§ Task requirements
There is one span to output from the data below: the lines starting at the line with "Left hand at" and ending at the line with "thumb cmc: (610, 196)". Output it exactly, ends included, nothing more.

Landmark coordinate records:
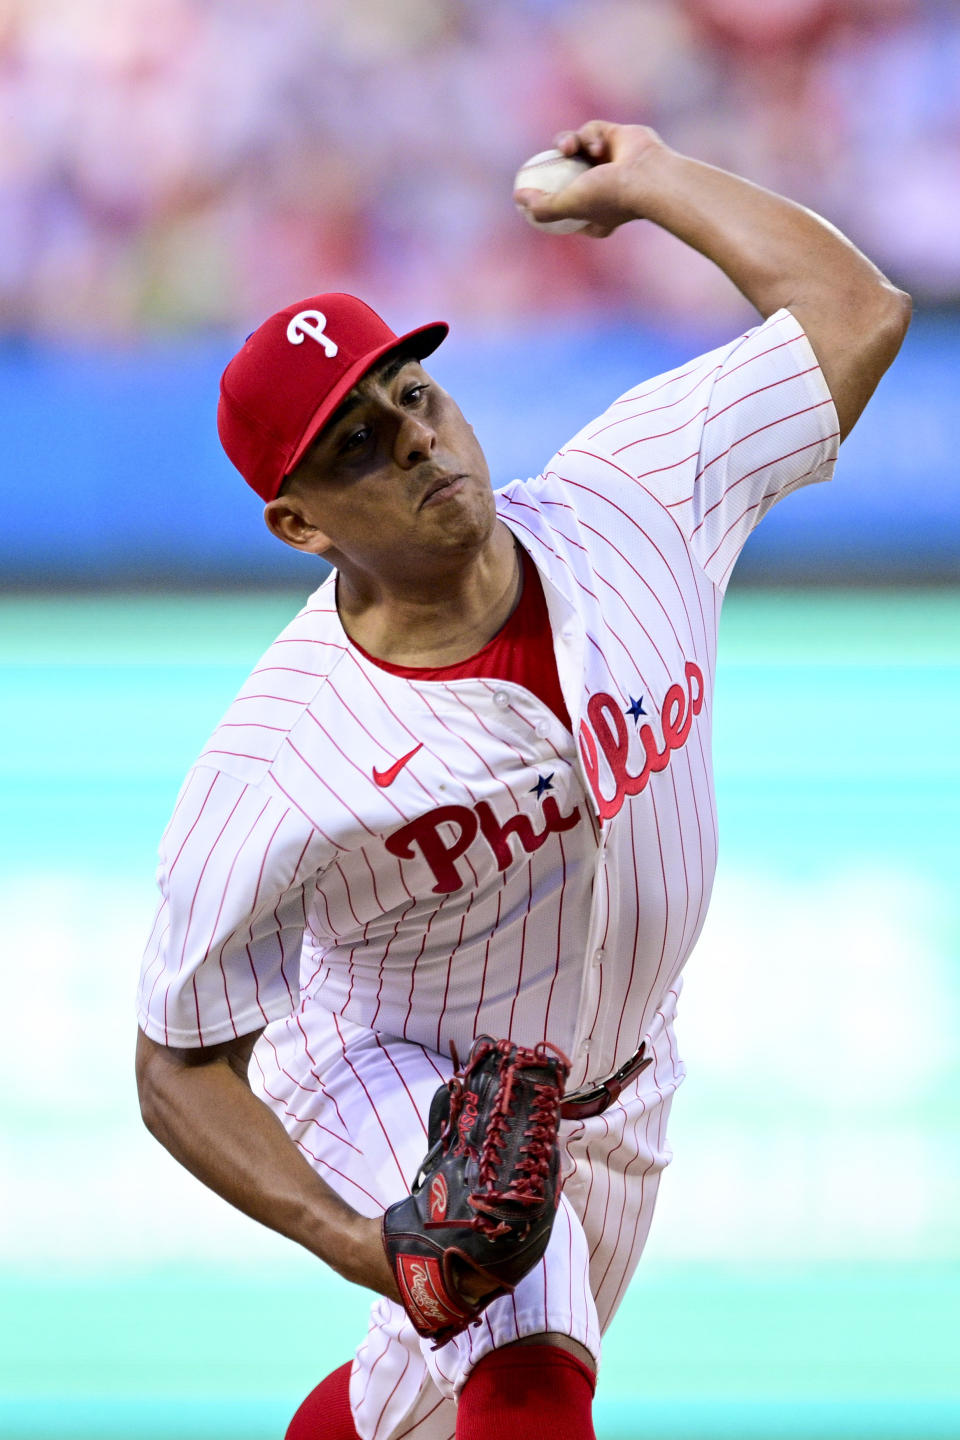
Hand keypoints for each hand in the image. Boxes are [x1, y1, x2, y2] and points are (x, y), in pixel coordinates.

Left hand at [513, 120, 667, 237]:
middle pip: (565, 174)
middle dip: (553, 167)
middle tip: (542, 164)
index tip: (529, 196)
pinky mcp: (617, 137)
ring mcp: (610, 162)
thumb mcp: (568, 206)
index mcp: (596, 214)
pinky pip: (593, 130)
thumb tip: (517, 198)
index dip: (546, 201)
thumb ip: (542, 206)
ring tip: (569, 148)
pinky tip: (598, 146)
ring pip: (576, 147)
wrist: (647, 177)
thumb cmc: (610, 196)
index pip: (565, 208)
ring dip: (567, 143)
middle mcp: (603, 188)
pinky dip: (590, 135)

§ Answer below
Left hand at [513, 120, 667, 237]:
middle pip: (565, 174)
middle dip: (553, 167)
middle tip: (542, 164)
index tip: (529, 196)
pinky mcp: (617, 137)
ring mcp: (610, 162)
thumb mcp: (568, 206)
index mcp: (596, 214)
pinky pip: (593, 130)
thumb tip: (517, 198)
index dip: (546, 201)
thumb ip: (542, 206)
ring tip: (569, 148)
pinky tip: (598, 146)
ring pip: (576, 147)
wrist: (647, 177)
thumb cmc: (610, 196)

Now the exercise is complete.